#### [Try it]
Report all lines of the records that contain "προς".

**** Exercise inputs

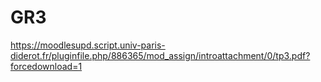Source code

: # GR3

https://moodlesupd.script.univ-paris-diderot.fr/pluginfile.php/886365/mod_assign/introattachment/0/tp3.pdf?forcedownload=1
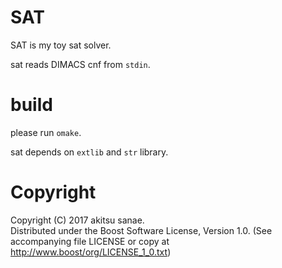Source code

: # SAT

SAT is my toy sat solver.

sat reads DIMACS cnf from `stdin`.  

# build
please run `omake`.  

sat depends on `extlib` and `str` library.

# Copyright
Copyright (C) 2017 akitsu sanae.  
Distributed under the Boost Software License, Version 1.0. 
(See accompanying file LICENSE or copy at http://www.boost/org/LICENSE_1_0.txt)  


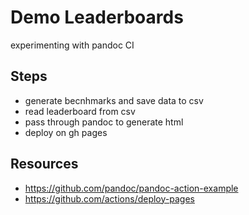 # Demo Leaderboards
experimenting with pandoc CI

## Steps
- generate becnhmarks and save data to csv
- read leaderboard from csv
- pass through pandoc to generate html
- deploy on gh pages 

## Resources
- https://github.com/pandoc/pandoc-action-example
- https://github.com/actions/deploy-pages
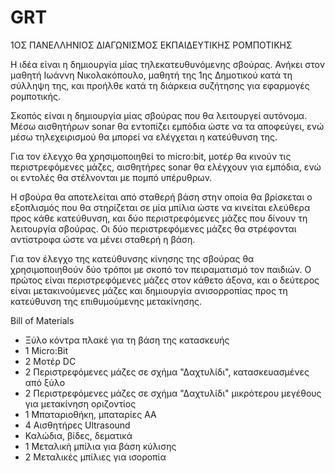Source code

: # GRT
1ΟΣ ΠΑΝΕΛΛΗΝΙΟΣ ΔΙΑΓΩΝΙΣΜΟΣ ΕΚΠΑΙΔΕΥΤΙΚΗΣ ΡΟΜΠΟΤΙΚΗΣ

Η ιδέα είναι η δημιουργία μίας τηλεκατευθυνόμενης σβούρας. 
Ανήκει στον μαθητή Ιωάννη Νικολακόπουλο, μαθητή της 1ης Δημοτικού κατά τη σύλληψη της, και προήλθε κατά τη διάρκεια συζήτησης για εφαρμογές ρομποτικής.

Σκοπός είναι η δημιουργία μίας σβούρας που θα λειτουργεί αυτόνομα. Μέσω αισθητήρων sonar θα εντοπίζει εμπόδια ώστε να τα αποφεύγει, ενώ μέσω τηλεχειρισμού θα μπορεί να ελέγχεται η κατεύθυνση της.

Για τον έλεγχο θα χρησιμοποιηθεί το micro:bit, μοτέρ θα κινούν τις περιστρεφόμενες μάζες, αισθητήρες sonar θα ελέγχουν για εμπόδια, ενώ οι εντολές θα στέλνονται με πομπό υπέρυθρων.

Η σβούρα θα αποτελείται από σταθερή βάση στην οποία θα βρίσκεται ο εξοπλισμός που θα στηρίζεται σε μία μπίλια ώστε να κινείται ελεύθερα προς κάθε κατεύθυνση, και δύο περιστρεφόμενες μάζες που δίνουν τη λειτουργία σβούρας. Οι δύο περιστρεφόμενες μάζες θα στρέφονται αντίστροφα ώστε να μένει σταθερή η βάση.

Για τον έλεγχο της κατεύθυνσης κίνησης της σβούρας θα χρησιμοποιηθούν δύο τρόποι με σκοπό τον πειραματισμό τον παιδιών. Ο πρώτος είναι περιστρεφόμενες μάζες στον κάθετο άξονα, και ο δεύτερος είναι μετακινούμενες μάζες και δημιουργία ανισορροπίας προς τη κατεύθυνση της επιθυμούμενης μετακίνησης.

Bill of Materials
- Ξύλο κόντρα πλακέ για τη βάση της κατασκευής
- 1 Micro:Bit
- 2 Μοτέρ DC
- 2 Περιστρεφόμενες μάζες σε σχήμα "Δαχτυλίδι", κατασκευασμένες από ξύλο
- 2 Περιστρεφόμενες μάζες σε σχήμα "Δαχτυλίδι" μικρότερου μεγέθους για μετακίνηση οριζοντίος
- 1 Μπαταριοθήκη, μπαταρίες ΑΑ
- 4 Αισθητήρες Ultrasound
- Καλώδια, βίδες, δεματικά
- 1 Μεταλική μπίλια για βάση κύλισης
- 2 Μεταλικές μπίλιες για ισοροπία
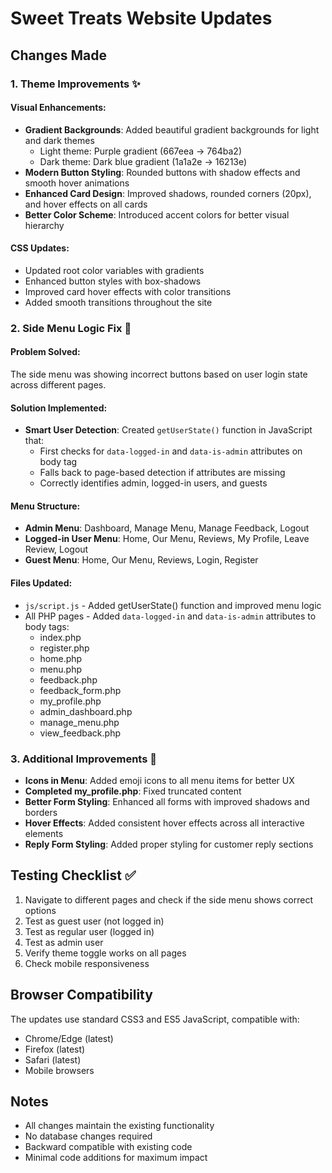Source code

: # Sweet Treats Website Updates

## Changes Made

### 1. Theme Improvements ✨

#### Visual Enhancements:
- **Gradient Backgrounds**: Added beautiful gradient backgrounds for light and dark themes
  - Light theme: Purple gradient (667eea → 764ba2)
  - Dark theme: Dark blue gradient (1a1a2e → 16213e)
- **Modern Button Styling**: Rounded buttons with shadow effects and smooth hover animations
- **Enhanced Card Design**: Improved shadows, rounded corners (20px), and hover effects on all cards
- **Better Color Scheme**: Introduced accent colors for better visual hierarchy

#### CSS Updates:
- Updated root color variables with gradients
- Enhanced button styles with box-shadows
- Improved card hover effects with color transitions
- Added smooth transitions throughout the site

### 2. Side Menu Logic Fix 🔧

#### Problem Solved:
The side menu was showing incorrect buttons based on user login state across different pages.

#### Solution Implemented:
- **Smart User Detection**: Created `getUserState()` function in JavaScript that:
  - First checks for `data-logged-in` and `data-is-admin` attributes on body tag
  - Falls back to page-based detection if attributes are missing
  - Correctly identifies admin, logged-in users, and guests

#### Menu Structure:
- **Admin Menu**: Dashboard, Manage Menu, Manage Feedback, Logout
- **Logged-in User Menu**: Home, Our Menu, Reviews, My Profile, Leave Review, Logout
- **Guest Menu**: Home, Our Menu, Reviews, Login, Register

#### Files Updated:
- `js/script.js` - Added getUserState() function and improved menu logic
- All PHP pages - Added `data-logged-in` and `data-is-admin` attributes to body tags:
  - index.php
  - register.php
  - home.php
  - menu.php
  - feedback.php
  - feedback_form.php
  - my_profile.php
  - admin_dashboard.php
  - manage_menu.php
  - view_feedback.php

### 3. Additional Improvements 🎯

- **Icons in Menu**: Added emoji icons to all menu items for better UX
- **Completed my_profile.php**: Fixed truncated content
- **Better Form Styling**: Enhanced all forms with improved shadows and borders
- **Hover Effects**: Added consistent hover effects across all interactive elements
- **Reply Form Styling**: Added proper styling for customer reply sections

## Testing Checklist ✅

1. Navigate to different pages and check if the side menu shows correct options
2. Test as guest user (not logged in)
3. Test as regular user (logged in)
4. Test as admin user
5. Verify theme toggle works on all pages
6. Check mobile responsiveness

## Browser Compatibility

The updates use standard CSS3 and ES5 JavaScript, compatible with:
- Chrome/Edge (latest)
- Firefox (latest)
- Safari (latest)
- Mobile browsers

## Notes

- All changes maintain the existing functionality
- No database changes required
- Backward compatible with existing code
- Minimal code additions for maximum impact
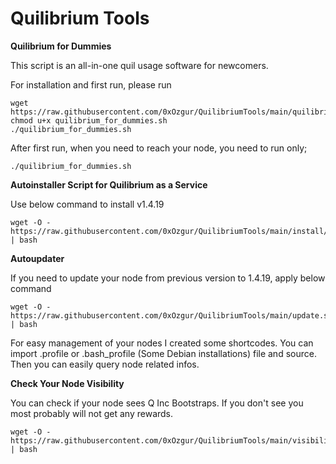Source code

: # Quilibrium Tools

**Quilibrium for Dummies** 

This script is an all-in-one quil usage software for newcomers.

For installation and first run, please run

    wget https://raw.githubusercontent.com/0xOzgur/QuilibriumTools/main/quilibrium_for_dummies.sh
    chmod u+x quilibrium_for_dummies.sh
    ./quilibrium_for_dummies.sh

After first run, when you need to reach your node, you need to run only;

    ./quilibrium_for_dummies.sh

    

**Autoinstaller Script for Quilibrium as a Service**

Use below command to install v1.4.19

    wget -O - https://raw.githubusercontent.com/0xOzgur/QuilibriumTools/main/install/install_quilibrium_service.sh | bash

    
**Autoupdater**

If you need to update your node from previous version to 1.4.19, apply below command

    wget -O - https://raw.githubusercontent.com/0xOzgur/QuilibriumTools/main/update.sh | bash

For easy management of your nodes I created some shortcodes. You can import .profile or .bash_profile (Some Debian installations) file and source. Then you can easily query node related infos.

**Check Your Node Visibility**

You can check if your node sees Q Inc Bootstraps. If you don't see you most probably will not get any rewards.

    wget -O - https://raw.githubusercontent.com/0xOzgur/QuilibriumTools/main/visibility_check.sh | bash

********

#### [Problem solution]
Η σβούρα θα αποτελείται από σταθερή βάση στην οποία θα βρίσκεται ο εξοπλισμός που θα στηρίζεται σε μία μπίλια ώστε να κινείται ελεύθερα προς κάθε κατεύθυνση, και δύο περιστρεφόμενες μάζες που δίνουν τη λειτουργία σβούρας. Οι δύο περιστρεφόμενες μάζες θα στρέφονται αντίστροφα ώστε να μένει σταθερή η βάση.
Για τον έλεγχο της κατεύθυνσης κίνησης της σβούρας θα χρησιμοποιηθούν δύο τρόποι με σκοπό τον πειραματισμό τον παιδιών. Ο πρώτος είναι περιστρεφόμενες μάζες στον κάθετο άξονα, και ο δεύτερος είναι μετακινούμενες μάζες και δημιουργία ανισορροπίας προς τη κατεύθυνση της επιθυμούμενης μετακίνησης.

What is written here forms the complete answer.